## Fragmento:
# # # # # # #
Los resultados en los tres países muestran un aumento de las fuerzas populistas y extremistas, reflejando polarización y descontento en sus respectivas sociedades.

Ayer, Portugal, Rumanía y Polonia vivieron jornadas electorales que podrían transformar significativamente su panorama político. Los resultados de estos comicios reflejan tensiones entre fuerzas tradicionales, emergentes y extremistas, dejando escenarios inciertos en cada nación.
Portugal: Un terremoto político
La coalición conservadora AD, liderada por Luís Montenegro, obtuvo la victoria en las elecciones, pero la verdadera sorpresa fue el desempeño del partido de extrema derecha Chega, liderado por André Ventura.
Chega quedó a solo 52,000 votos de superar al Partido Socialista, provocando la dimisión histórica de su líder, Pedro Nuno Santos. Ventura consolida a Chega como una fuerza clave, redefiniendo el mapa político portugués.

Rumanía: Elecciones bajo tensión
En Rumanía, los comicios presidenciales estuvieron marcados por el enfrentamiento entre el alcalde de Bucarest, Nicusor Dan, y el ultraderechista George Simion.
Los primeros sondeos dan la victoria a Dan con el 54,2% de los votos, pero Simion ha rechazado los resultados y se ha autoproclamado ganador. Estas elecciones son las segundas en meses, tras la anulación de la primera vuelta debido a denuncias de injerencia rusa, lo que añade incertidumbre al proceso.

Polonia: Camino a una segunda vuelta
En Polonia, las elecciones presidenciales no dieron un ganador claro, llevando a una segunda vuelta que definirá el futuro político del país.
# # # # # # #
## Datos extraídos:

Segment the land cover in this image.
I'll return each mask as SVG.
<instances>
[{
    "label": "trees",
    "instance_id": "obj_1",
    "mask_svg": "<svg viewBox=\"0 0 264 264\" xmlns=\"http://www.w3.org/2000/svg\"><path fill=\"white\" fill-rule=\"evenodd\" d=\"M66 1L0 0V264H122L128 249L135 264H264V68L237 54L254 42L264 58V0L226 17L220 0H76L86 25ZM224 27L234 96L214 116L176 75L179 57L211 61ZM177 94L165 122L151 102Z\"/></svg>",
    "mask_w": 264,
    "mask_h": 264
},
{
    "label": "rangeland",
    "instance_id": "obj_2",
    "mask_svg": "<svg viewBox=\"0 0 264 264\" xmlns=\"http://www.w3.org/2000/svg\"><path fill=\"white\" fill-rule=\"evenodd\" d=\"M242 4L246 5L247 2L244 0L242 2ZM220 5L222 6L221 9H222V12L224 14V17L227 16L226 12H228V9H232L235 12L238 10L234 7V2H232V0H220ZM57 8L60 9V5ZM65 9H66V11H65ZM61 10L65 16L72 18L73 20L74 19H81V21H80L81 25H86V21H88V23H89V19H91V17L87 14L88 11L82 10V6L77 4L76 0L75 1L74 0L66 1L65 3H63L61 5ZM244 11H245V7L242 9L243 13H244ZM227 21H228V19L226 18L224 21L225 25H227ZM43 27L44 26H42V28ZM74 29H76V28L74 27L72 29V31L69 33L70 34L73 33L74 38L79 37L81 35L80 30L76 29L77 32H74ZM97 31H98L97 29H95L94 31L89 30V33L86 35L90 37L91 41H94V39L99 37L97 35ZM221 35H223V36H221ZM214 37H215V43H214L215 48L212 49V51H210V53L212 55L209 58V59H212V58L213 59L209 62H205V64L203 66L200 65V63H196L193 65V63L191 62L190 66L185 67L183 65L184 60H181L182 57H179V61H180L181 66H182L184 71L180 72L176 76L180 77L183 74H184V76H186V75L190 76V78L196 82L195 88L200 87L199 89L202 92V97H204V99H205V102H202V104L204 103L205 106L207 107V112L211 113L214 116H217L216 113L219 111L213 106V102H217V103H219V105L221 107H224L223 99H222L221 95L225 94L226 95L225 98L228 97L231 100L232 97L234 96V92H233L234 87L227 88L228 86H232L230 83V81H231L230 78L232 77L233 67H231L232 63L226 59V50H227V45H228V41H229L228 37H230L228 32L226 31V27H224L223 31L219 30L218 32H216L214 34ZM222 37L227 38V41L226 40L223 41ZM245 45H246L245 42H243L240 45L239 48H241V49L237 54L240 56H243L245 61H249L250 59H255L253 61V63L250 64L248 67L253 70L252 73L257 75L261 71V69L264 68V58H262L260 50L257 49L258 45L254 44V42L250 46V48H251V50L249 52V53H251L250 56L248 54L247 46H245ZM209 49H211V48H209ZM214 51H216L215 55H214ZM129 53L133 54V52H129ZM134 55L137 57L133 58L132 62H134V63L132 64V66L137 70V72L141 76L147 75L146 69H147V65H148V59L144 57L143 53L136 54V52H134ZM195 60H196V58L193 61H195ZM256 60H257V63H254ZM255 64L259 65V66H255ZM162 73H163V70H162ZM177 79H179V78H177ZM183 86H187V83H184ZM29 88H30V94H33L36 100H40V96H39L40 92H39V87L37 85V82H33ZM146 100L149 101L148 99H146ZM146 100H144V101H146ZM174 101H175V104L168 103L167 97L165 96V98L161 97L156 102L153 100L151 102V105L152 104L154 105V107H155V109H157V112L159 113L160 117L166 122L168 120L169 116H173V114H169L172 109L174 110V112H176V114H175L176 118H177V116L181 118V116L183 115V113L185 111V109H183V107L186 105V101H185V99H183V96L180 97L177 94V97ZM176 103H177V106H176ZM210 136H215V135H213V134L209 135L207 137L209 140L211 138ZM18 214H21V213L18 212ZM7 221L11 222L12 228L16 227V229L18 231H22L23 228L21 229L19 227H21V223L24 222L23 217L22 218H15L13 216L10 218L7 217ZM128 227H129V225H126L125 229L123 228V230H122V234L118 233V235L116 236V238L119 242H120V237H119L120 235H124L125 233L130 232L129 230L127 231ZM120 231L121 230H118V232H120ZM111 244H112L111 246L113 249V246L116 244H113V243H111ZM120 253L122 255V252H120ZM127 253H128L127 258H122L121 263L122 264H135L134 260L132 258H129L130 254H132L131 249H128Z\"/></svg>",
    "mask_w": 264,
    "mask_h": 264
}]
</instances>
# # # # # # #
## Tarea 1:
Transcribe del texto sobre las elecciones el fragmento que empieza en "Los primeros sondeos" y termina en "político del país.".
## Tarea 2:
Según el texto sobre las elecciones, ¿qué porcentaje de los votos le dan los primeros sondeos a Nicusor Dan?
## Tarea 3:
Haz una lista de todas las personas que aparecen con su nombre en el texto sobre las elecciones.

## Solución 1:
Los primeros sondeos dan la victoria a Dan con el 54,2% de los votos, pero Simion ha rechazado los resultados y se ha autoproclamado ganador. Estas elecciones son las segundas en meses, tras la anulación de la primera vuelta debido a denuncias de injerencia rusa, lo que añade incertidumbre al proceso.

Polonia: Camino a una segunda vuelta
En Polonia, las elecciones presidenciales no dieron un ganador claro, llevando a una segunda vuelta que definirá el futuro político del país.

## Solución 2:
El 54,2%.

## Solución 3:
Luís Montenegro
André Ventura
Pedro Nuno Santos
Nicusor Dan
George Simion